MediRide EMS co-owner Dave Guizetti addressed the sudden closing on their since deactivated Facebook page earlier this morning.
“After 13 and a half years of providing services to the people of Marquette County, my business partner, Michelle DeLisle and I have decided to cease our EMS operation. We feel honored to have had the opportunity to help so many of our friends, family and neighbors throughout our community and we’ll miss that. We feel truly blessed to have had so many great employees over the years, and we’ll miss them the most. While this chapter of our lives is closing, we’re looking forward to working on the new projects before us. We’d like to thank the community for all their support!”
Unlike first responders, paramedic service providers are able to administer medical care on scene.

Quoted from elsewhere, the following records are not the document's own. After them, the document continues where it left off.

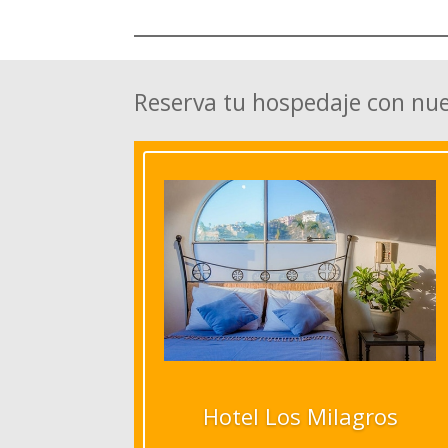
Reserva tu hospedaje con nu
Hotel Los Milagros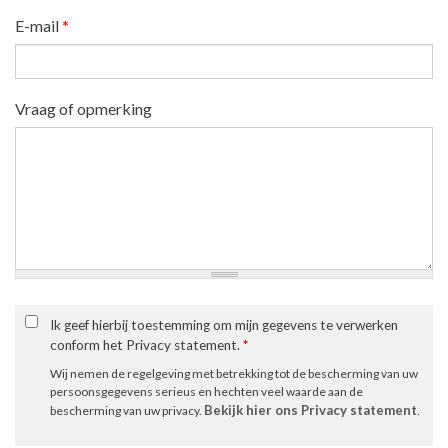
E-mail
*
Vraag of opmerking
Ik geef hierbij toestemming om mijn gegevens te verwerken
conform het Privacy statement.
*
Wij nemen de regelgeving met betrekking tot de bescherming van uw
persoonsgegevens serieus en hechten veel waarde aan de
Bekijk hier ons Privacy statement
bescherming van uw privacy.
.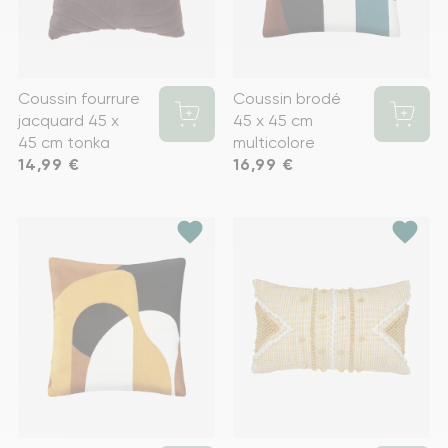
Coussin fourrure
Coussin brodé
jacquard 45 x
45 x 45 cm
45 cm tonka
multicolore
Prix
14,99 €
Prix
16,99 €
favorite
favorite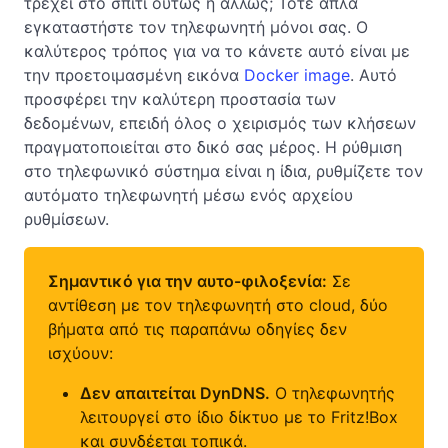
τρέχει στο σπίτι ούτως ή άλλως; Τότε απλά
εγκαταστήστε τον τηλεφωνητή μόνοι σας. Ο
καλύτερος τρόπος για να το κάνετε αυτό είναι με
την προετοιμασμένη εικόνα
Docker image
. Αυτό
προσφέρει την καλύτερη προστασία των
δεδομένων, επειδή όλος ο χειρισμός των κλήσεων
πραγματοποιείται στο δικό σας μέρος. Η ρύθμιση
στο τηλεφωνικό σύστημα είναι η ίδια, ρυθμίζετε τον
αυτόματο τηλεφωνητή μέσω ενός αρχείου
ρυθμίσεων.
Σημαντικό για την αυτο-φιλοξενία:
Σε
αντίθεση με τον τηλεφωνητή στο cloud, δύο
βήματα από τις παραπάνω οδηγίες δεν
ισχύουν:
Δεν απαιτείται DynDNS.
Ο τηλεφωνητής
λειτουργεί στο ίδιο δίκτυο με το Fritz!Box
και συνδέεται τοπικά.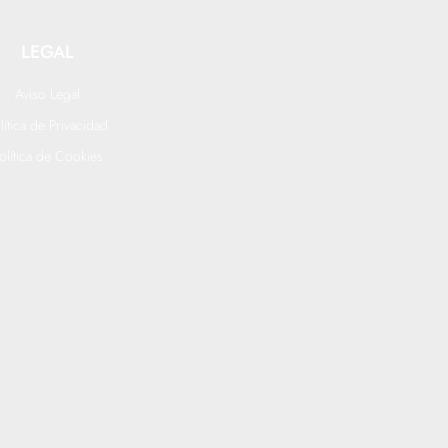
LEGAL
Aviso Legal
lítica de Privacidad
olítica de Cookies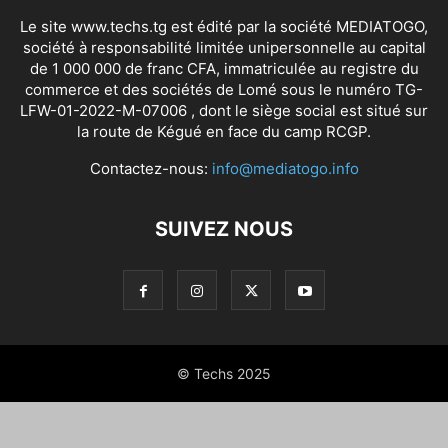
Le site www.techs.tg est édité par la société MEDIATOGO,
société à responsabilité limitée unipersonnelle au capital
de 1 000 000 de franc CFA, immatriculée au registre du
commerce et des sociétés de Lomé sous le numéro TG-
LFW-01-2022-M-07006 , dont le siège social est situé sur
la route de Kégué en face du camp RCGP.
Contactez-nous:
info@mediatogo.info
SUIVEZ NOUS
© Techs 2025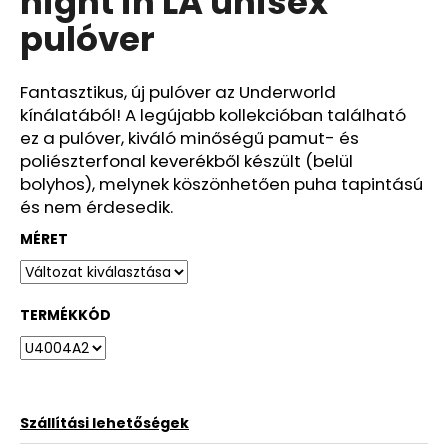
night in LA unisex
ből
pulóver
0,0
csillag.
Fantasztikus, új pulóver az Underworld
kínálatából! A legújabb kollekcióban található
ez a pulóver, kiváló minőségű pamut- és
poliészterfonal keverékből készült (belül
bolyhos), melynek köszönhetően puha tapintású
és nem érdesedik.
MÉRET
TERMÉKKÓD
Szállítási lehetőségek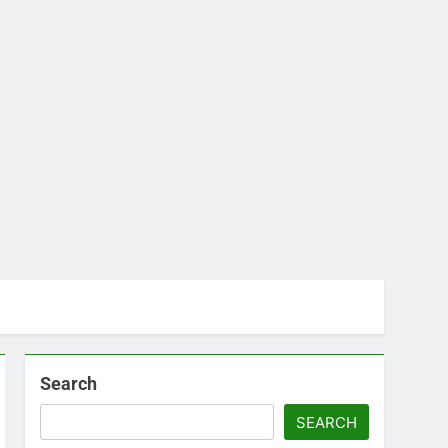
Search
SEARCH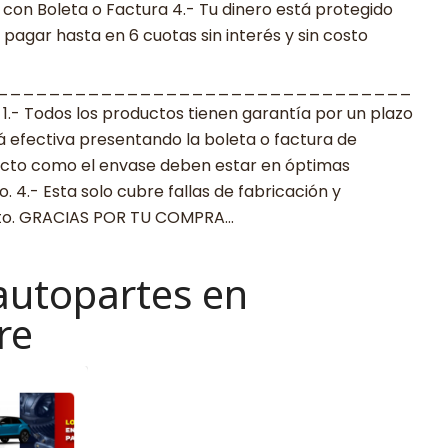
con Boleta o Factura 4.- Tu dinero está protegido
agar hasta en 6 cuotas sin interés y sin costo
________________________________
 Todos los productos tienen garantía por un plazo
rá efectiva presentando la boleta o factura de
ucto como el envase deben estar en óptimas
 4.- Esta solo cubre fallas de fabricación y
cto. GRACIAS POR TU COMPRA…
autopartes en
re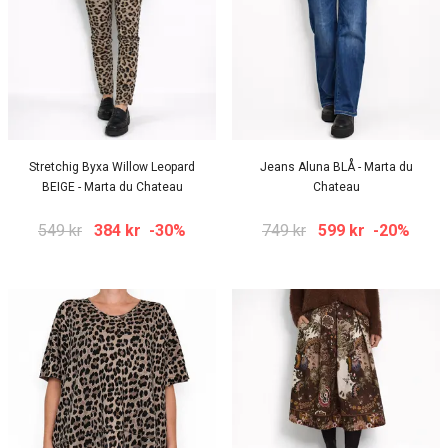
Stretchig Byxa Willow Leopard
Jeans Aluna BLÅ - Marta du
BEIGE - Marta du Chateau
Chateau
549 kr
384 kr
-30%
749 kr
599 kr
-20%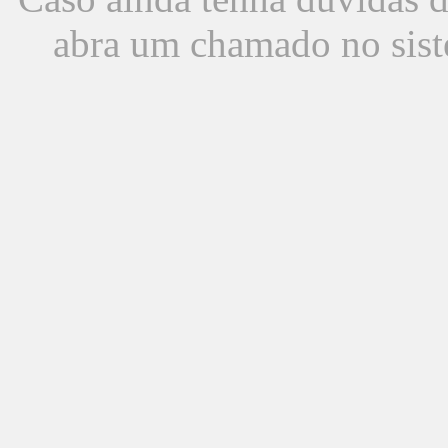
abra um chamado no sist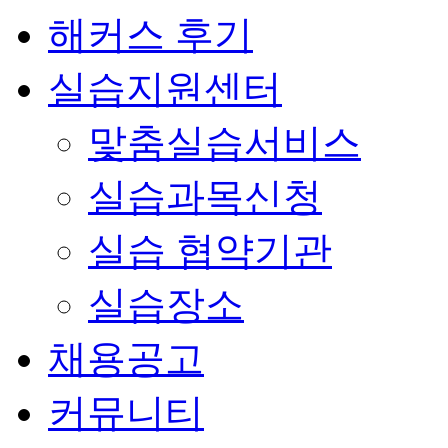
해커스 후기
실습지원센터
맟춤실습서비스
실습과목신청
실습 협약기관
실습장소
채용공고
커뮤니티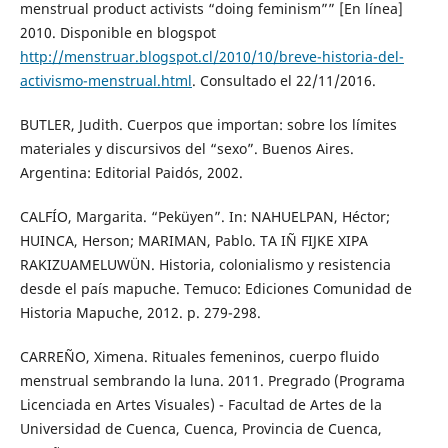
menstrual product activists “doing feminism”” [En línea]
2010. Disponible en blogspot
http://menstruar.blogspot.cl/2010/10/breve-historia-del-
activismo-menstrual.html
. Consultado el 22/11/2016.
BUTLER, Judith. Cuerpos que importan: sobre los límites
materiales y discursivos del “sexo”. Buenos Aires.
Argentina: Editorial Paidós, 2002.
CALFÍO, Margarita. “Peküyen”. In: NAHUELPAN, Héctor;
HUINCA, Herson; MARIMAN, Pablo. TA IÑ FIJKE XIPA
RAKIZUAMELUWÜN. Historia, colonialismo y resistencia
desde el país mapuche. Temuco: Ediciones Comunidad de
Historia Mapuche, 2012. p. 279-298.
CARREÑO, Ximena. Rituales femeninos, cuerpo fluido
menstrual sembrando la luna. 2011. Pregrado (Programa
Licenciada en Artes Visuales) - Facultad de Artes de la
Universidad de Cuenca, Cuenca, Provincia de Cuenca,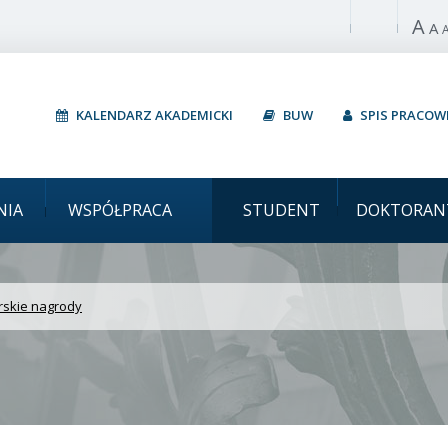
A
Włącz wysoki 
A
KALENDARZ AKADEMICKI
BUW
SPIS PRACO
wersytet Warszawski Fot
NIA
WSPÓŁPRACA
STUDENT
DOKTORAN
rskie nagrody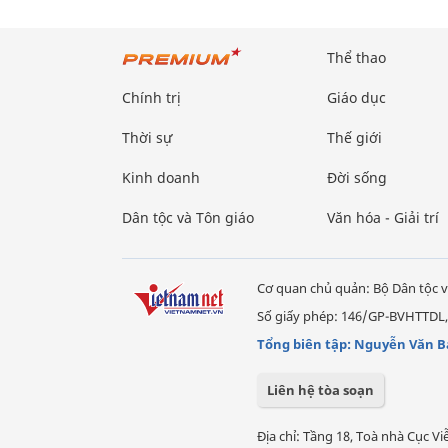
Thể thao
Chính trị
Giáo dục
Thời sự
Thế giới
Kinh doanh
Đời sống
Dân tộc và Tôn giáo
Văn hóa - Giải trí
Cơ quan chủ quản: Bộ Dân tộc v
Số giấy phép: 146/GP-BVHTTDL,
Tổng biên tập: Nguyễn Văn B
Liên hệ tòa soạn
Địa chỉ: Tầng 18, Toà nhà Cục 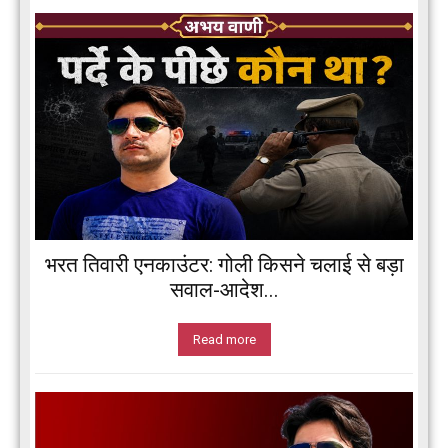
भरत तिवारी एनकाउंटर: गोली किसने चलाई से बड़ा
सवाल-आदेश...
Read more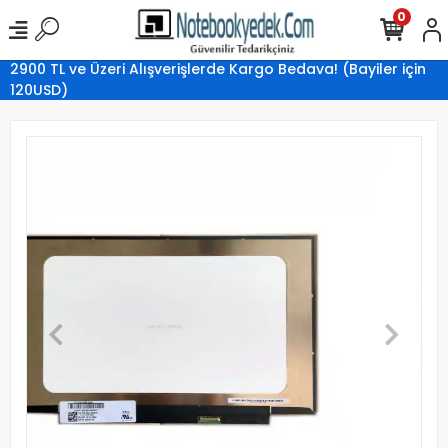
0
2900 TL ve Üzeri Alışverişlerde Kargo Bedava! (Bayiler için
120USD)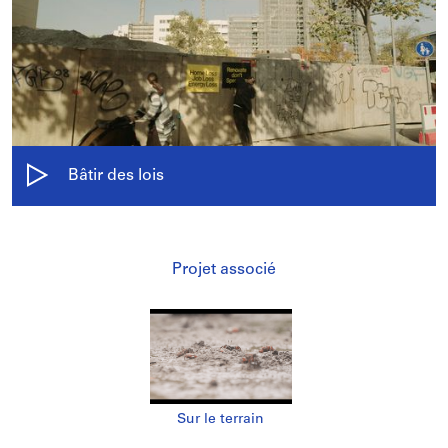
Bâtir des lois
Projet associé
Sur le terrain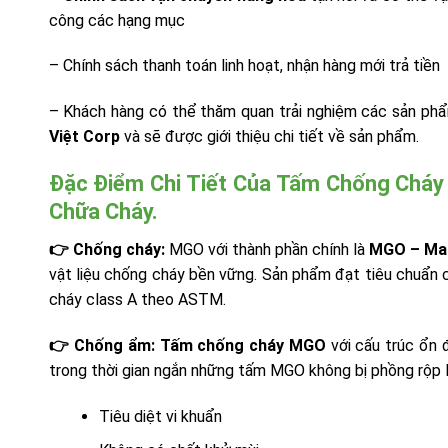
công các hạng mục
– Chính sách thanh toán linh hoạt, nhận hàng mới trả tiền
– Khách hàng có thể thăm quan trải nghiệm các sản p
Việt Corp
và sẽ được giới thiệu chi tiết về sản phẩm.
Đặc Điểm Chi Tiết Của Tấm Chống Cháy
Chữa Cháy.
👉 Chống cháy:
MGO với thành phần chính là
MGO – Mag
vật liệu chống cháy bền vững. Sản phẩm đạt tiêu chuẩn 
cháy class A theo ASTM.
👉 Chống ẩm:
Tấm chống cháy MGO
với cấu trúc ổn 
trong thời gian ngắn những tấm MGO không bị phồng rộp l
Tiêu diệt vi khuẩn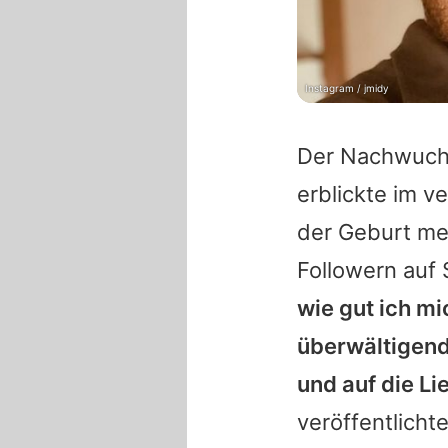
Instagram / jmidy
Der Nachwuc
erblickte im 
der Geburt me
Followern auf 
wie gut ich mi
überwältigende
und auf die Li
veröffentlichte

“People would call 911 and either MediRide, Marquette General, or Bell Hospital would come as a paramedic ambulance service. They could treat any injuries, put a backboard on someone, bandage someone, start IVs, give medication, use a defibrillator; basically, a paramedic ambulance service is like a mobile emergency room,” explained Bob Struck, the U.P. EMS Executive Director. “They’re able to take care of the patient right at the scene, keep that person alive, and get that person to hospital so they can receive more definitive care.”
Marquette General reassured residents in the county in regard to the MediRide closure:
“MGH has been made aware of this possibility. Therefore, MGH and other Marquette County emergency responders are staffed and equipped to handle all EMS calls. Residents should see no change in either ambulance coverage or response times.”